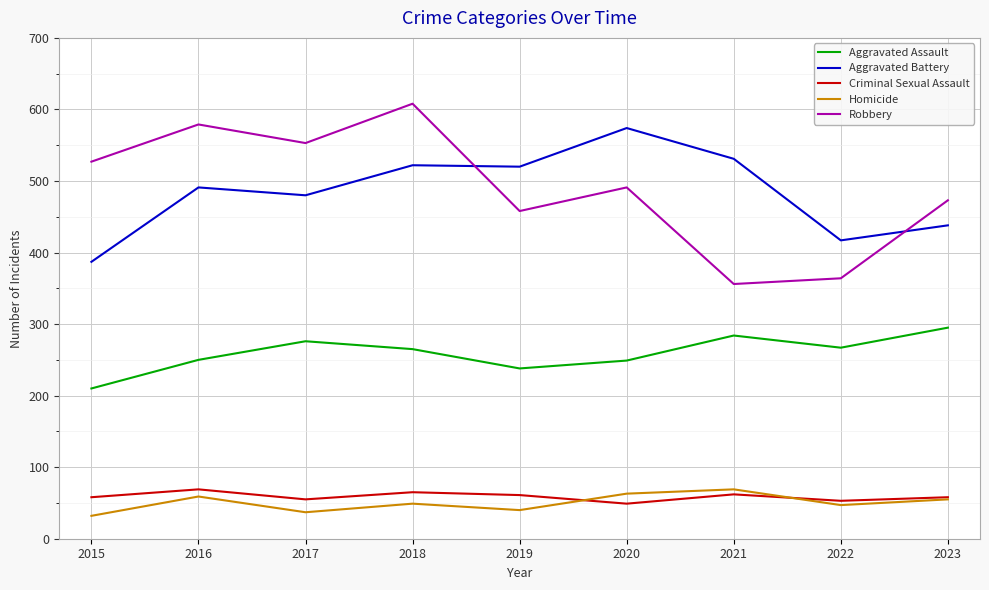

What is the difference between the maximum and minimum values in the Robbery series?

252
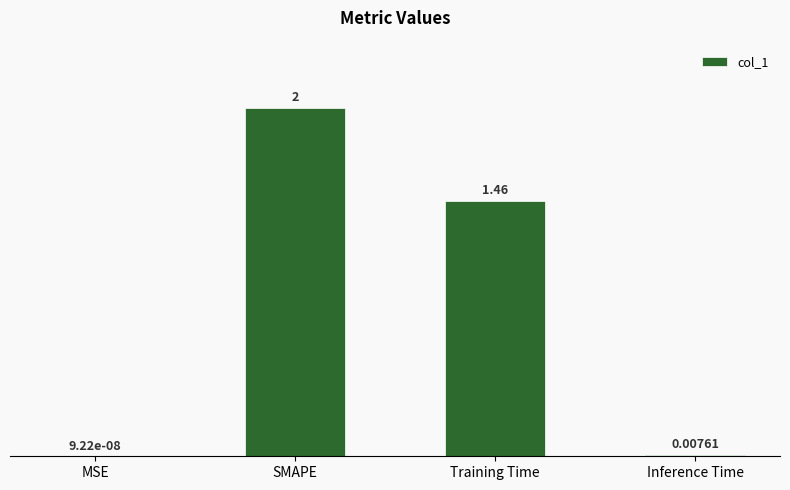

Where does the data first go above 1?

SMAPE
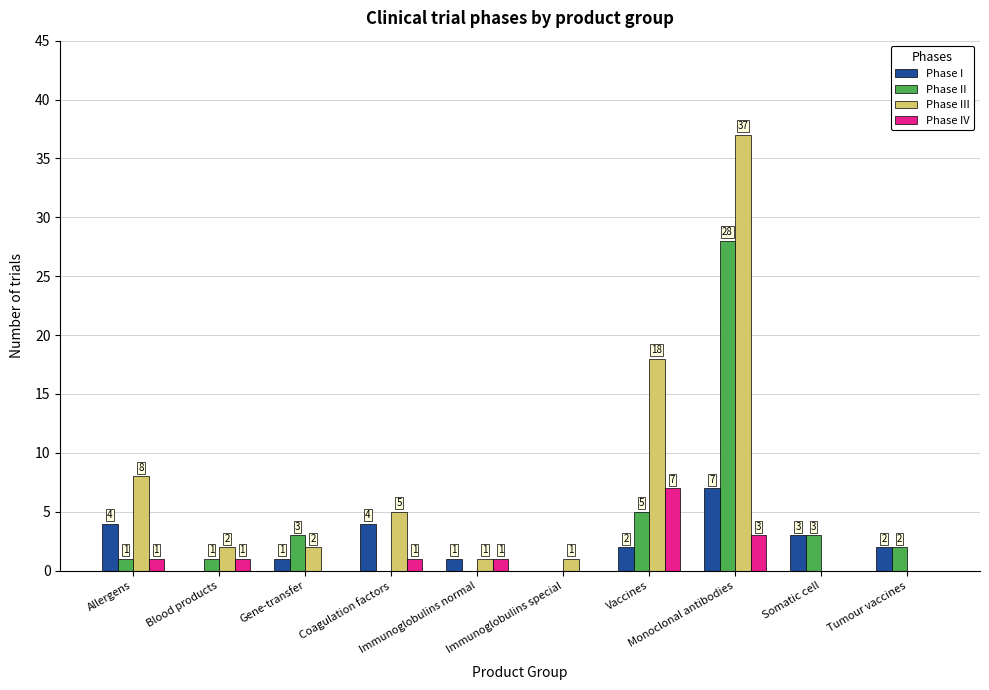

At which label does Phase II first exceed 2?

Gene-transfer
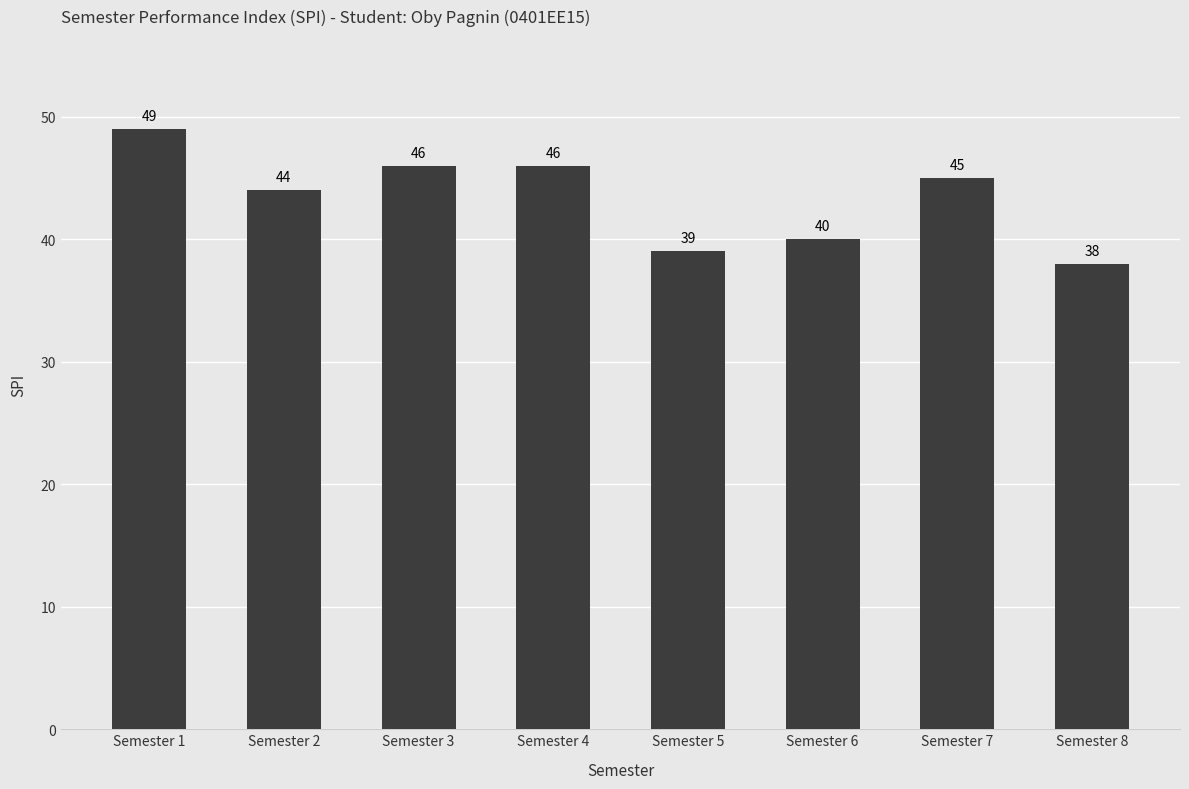

What is the sum of the values at Semester 4 and Semester 7?

91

⁂

Recast the text lines of the rows above as a JSON list of strings, one string per line, leaving out blank lines and the pictures.

[
  "What is the difference between the maximum and minimum values in the Robbery series?",
  "252",
  "Where does the data first go above 1?",
  "SMAPE",
  "At which label does Phase II first exceed 2?",
  "Gene-transfer",
  "What is the sum of the values at Semester 4 and Semester 7?",
  "91"
]